Target practice.

Top Line: What’s your threshold for recommending a prostate biopsy?
The Study: This one’s not about using MRI to enhance your biopsy technique. According to a recent JAMA Onc pub, MRI can now be used to enhance your predictions of “clinically significant” prostate cancer (with a Gleason score of at least 3+4). At the National Cancer Institute (NCI), elevated PSA and/or a suspicious digital rectal exam prompts a prostate MRI. If MRI findings are PI-RADS score 3 (equivocal for cancer) to 5 (highly likely to be cancer), MRI-transrectal ultrasound (TRUS) guided biopsies of the largest lesion with the highest PI-RADS score is typically obtained prior to the standard 12-core approach. Side note: How is the MRI used? It’s segmented and then co-registered in real-time with the TRUS. 400 of these NCI cases were used to create an MRI prediction model which was then validated on 251 patients at two other institutions (also with expert uro-radiologists).
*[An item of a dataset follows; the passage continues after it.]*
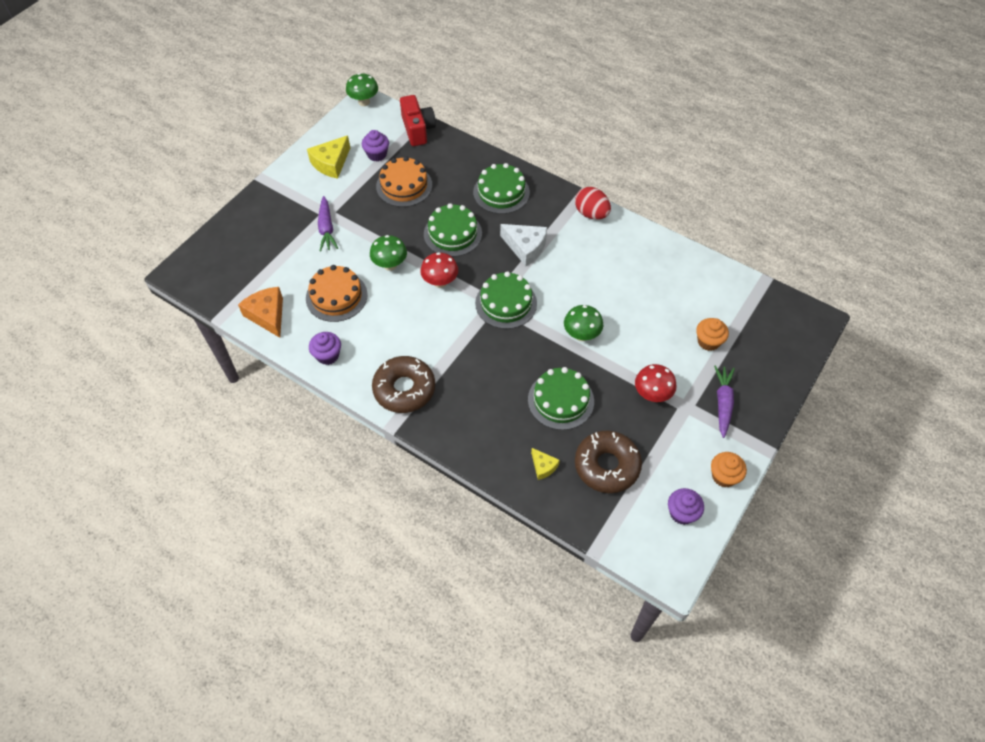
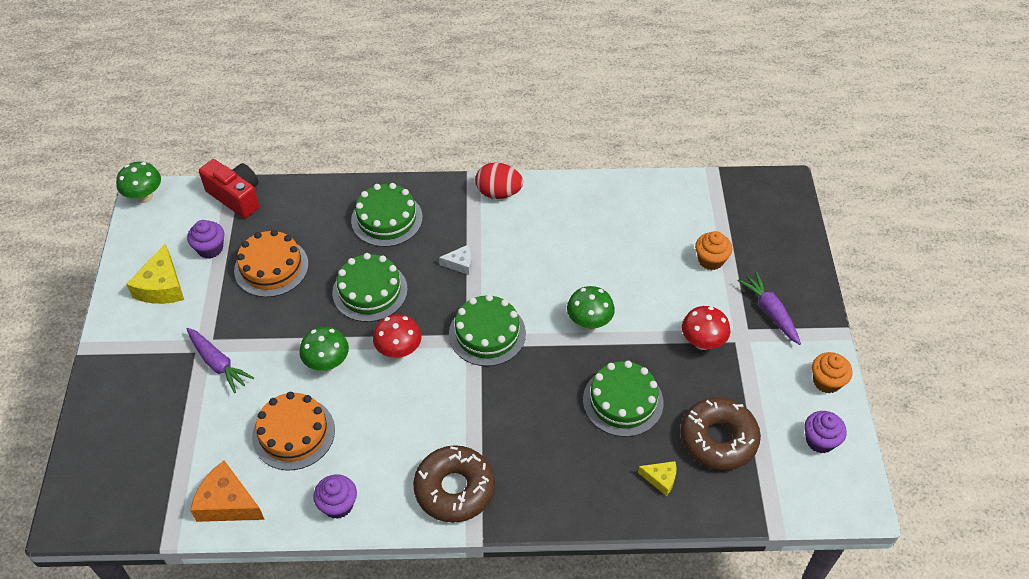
camera: 35 degrees left, 5 degrees down
(525, 247) = (460, 264): white cheese -> white cheese, size x0.56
When compared to a widely-accepted clinical prediction model, the MRI model resulted in far fewer false positives and slightly more false negatives. Using a MRI model risk threshold of 20% in the validation cohort, 96 of 251 patients (38.2%) would have been spared a biopsy while 11 of 96 patients (11.5%) with clinically significant disease would have been missed. The downside? Generalizability, as in to radiologists with varying experience and to patients of varying means.
Bottom Line: Using a prostate MRI to predict cancer likelihood can reduce unnecessary prostate biopsies, at least if you’re at a high-volume, high-resource center like the NCI.